Entries taken from a collection
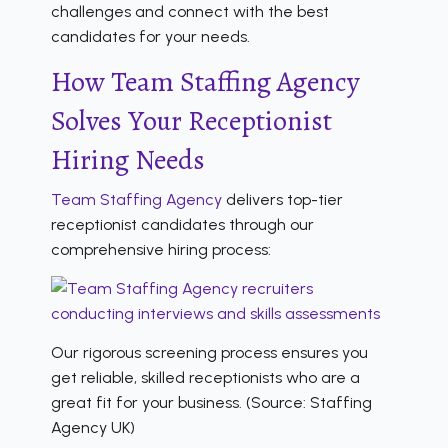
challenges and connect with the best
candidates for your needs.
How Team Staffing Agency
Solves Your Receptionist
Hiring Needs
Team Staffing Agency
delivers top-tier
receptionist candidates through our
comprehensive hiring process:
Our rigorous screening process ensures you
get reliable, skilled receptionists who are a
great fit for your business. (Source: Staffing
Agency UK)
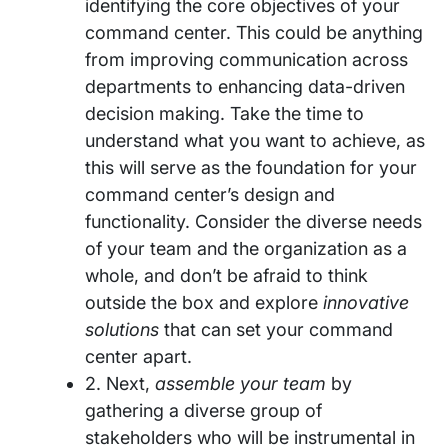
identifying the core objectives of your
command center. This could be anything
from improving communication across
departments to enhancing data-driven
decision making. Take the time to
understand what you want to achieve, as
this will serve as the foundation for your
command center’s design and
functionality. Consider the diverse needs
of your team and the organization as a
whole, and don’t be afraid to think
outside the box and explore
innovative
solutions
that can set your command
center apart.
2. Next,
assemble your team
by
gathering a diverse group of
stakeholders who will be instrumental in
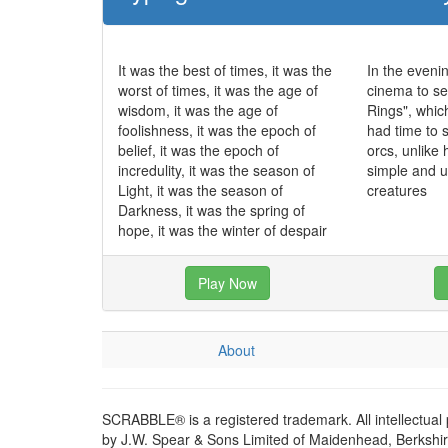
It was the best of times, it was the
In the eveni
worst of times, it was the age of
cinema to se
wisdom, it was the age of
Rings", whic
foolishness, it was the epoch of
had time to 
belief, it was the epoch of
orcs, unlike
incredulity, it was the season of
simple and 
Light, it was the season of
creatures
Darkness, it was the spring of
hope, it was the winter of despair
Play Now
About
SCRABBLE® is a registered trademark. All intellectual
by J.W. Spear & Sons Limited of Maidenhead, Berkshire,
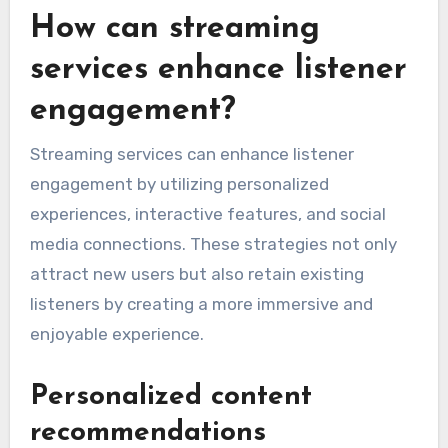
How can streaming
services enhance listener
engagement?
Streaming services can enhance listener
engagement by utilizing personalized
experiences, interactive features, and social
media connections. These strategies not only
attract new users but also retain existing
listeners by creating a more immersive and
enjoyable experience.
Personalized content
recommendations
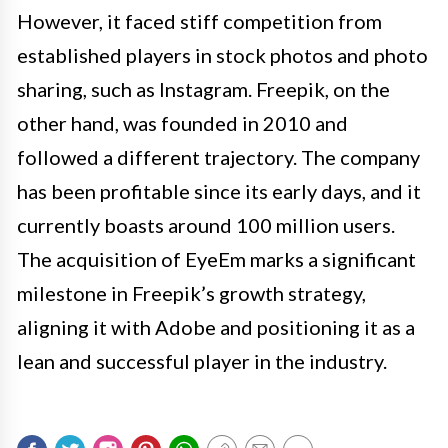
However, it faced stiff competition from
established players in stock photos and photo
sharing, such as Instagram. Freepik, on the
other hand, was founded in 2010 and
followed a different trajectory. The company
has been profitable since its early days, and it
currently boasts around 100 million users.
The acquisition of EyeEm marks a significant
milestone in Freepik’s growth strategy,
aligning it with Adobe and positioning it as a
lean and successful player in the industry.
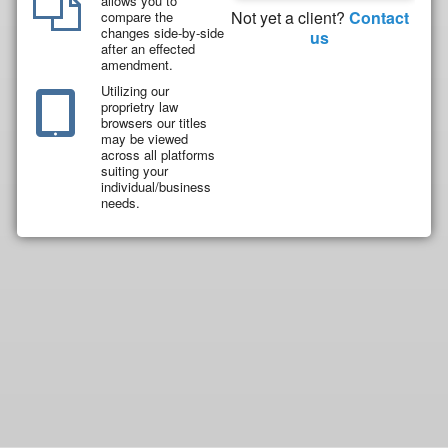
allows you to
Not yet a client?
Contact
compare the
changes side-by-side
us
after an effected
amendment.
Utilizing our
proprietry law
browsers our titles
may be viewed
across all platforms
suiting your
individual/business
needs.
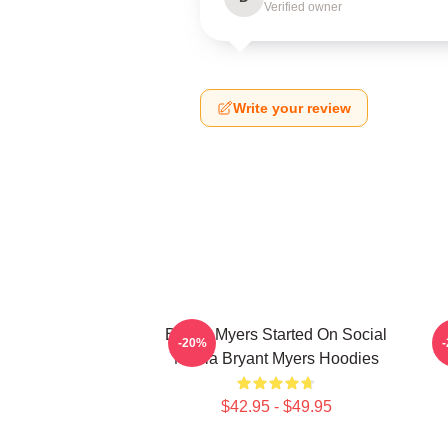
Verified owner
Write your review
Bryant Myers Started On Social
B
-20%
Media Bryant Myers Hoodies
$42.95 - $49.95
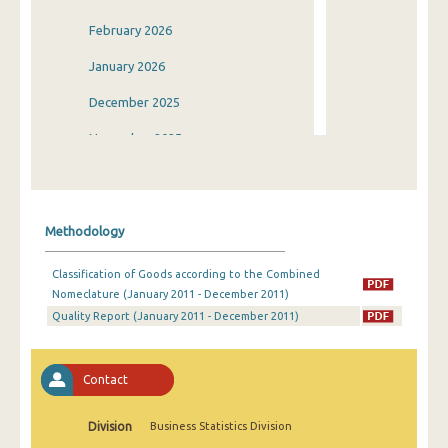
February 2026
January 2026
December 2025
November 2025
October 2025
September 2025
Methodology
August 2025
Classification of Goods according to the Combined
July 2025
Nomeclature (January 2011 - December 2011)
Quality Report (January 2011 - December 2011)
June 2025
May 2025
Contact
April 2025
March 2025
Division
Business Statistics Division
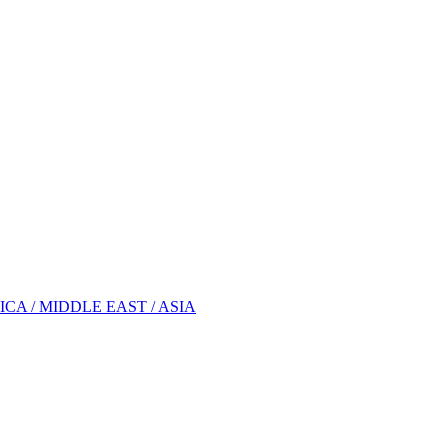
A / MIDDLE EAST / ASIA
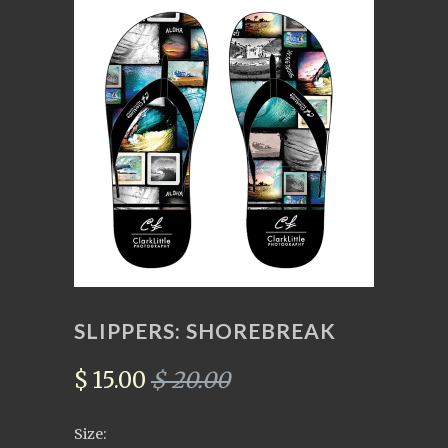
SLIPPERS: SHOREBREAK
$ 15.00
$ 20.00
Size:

▶ [Problem description]: Copy out each line of the entries that holds "best".

▶ [Task solution]:
challenges and connect with the best
It was the best of times, it was the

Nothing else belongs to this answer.